Maike Bensberg, 2025 MGM Distinguished Fellows Travel Award Recipient

Maike Bensberg
San Roman Lab
European Molecular Biology Laboratory conference, Heidelberg, Germany
April 27-30, 2026

 

Abstract

Colorectal cancer (CRC) is a major cause of morbidity and mortality in both males and females with 52,900 patients predicted to die of the disease in the United States in 2025. There are significant differences between the sexes in incidence, molecular characteristics, and treatment response. This could be a result of lifestyle/environmental, hormonal, or genetic differences between males and females. Sex chromosome dysregulation and the sex steroid hormone estradiol have recently been implicated in CRC initiation and progression, but the molecular mechanisms remain to be resolved. To investigate this, I am using intestinal organoids, multicellular 3-dimensional models reflecting intestinal cell dynamics, as a platform to illuminate the influence of sex chromosomes and sex steroid hormones on intestinal stem cell homeostasis and CRC pathogenesis. I collected samples and derived intestinal organoids from 10 age-matched male and female individuals. Cell type composition in proliferating and differentiated conditions was characterized by flow cytometry. Additionally, X-inactivation status of key X-linked genes during intestinal stem cell differentiation was assessed by visualizing nascent transcription using FISH to establish these organoids as valuable models of X-chromosome biology in a multi-cell type context.
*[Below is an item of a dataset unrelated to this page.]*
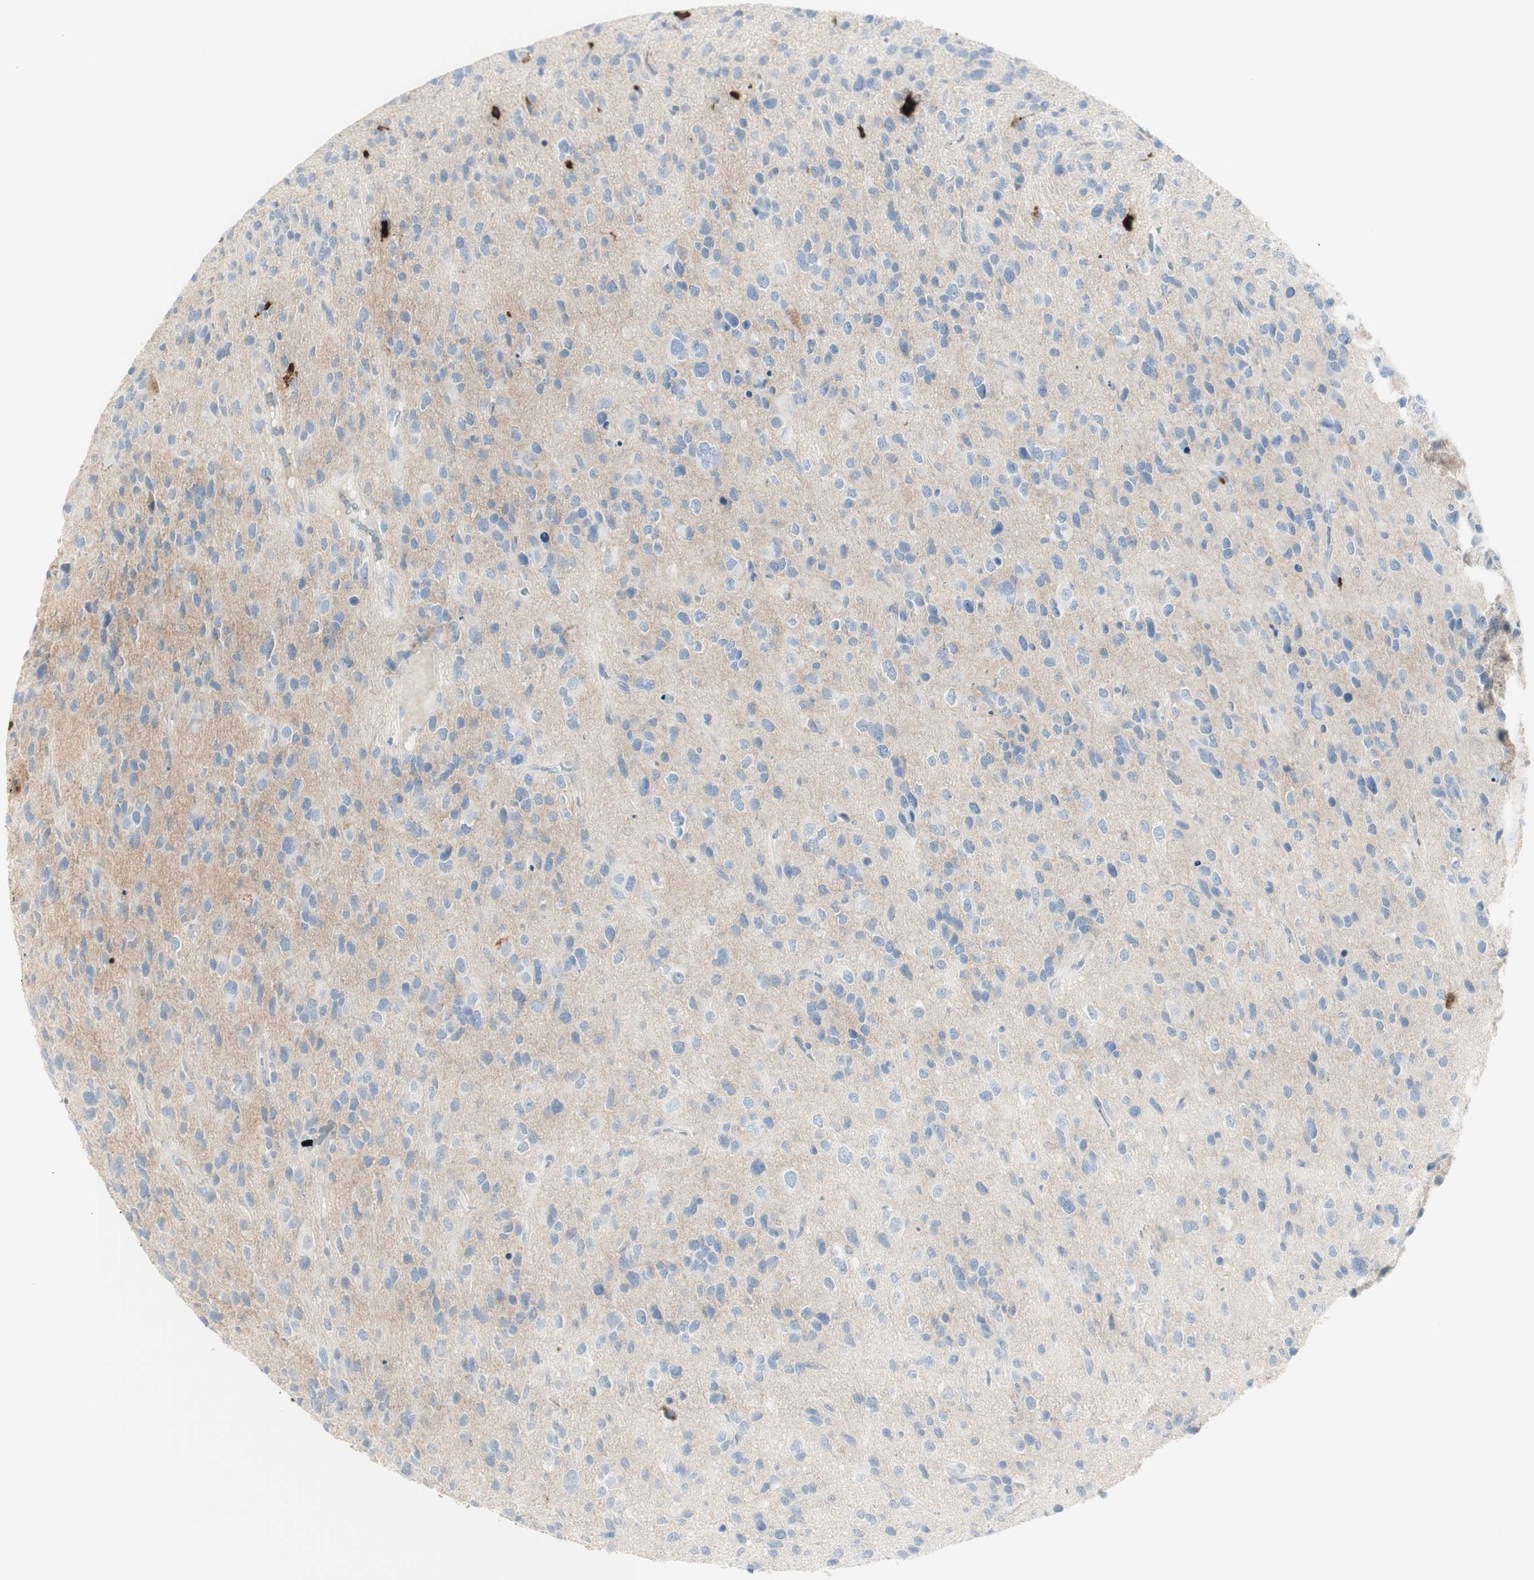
{"staining": {"intensity": "negative", "quantity": "none", "location": "none"}, "tissue": "glioma", "cell_type": "Tumor cells", "image_type": "cancer", "snomed": [{"axis": "morphology", "description": "Glioma, malignant, High grade"}, {"axis": "topography", "description": "Brain"}], "caption": "This micrograph is of malignant high-grade glioma stained with immunohistochemistry to label a protein in brown with the nuclei are counter-stained blue. There is no expression in tumor cells.", "gene": "MDK", "patient": {"sex": "female", "age": 58}}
To determine the roles that the sex chromosomes play in CRC pathogenesis, CRC organoids were engineered by introducing and selecting for APC and TP53 knock-out mutations in healthy male and female organoids. A reference of in vivo intestinal tissue dynamics and CRC-associated transcriptional changes was created from RNA-sequencing of primary healthy and colon polyp biopsies and allele-specific expression analysis of single-cell sequencing from the HuBMAP consortium was utilized to define X-chromosome inactivation and escape throughout the intestine. Overall, primary intestinal organoids are a powerful ex vivo model to explore sex chromosome biology to advance our understanding of sex differences in CRC.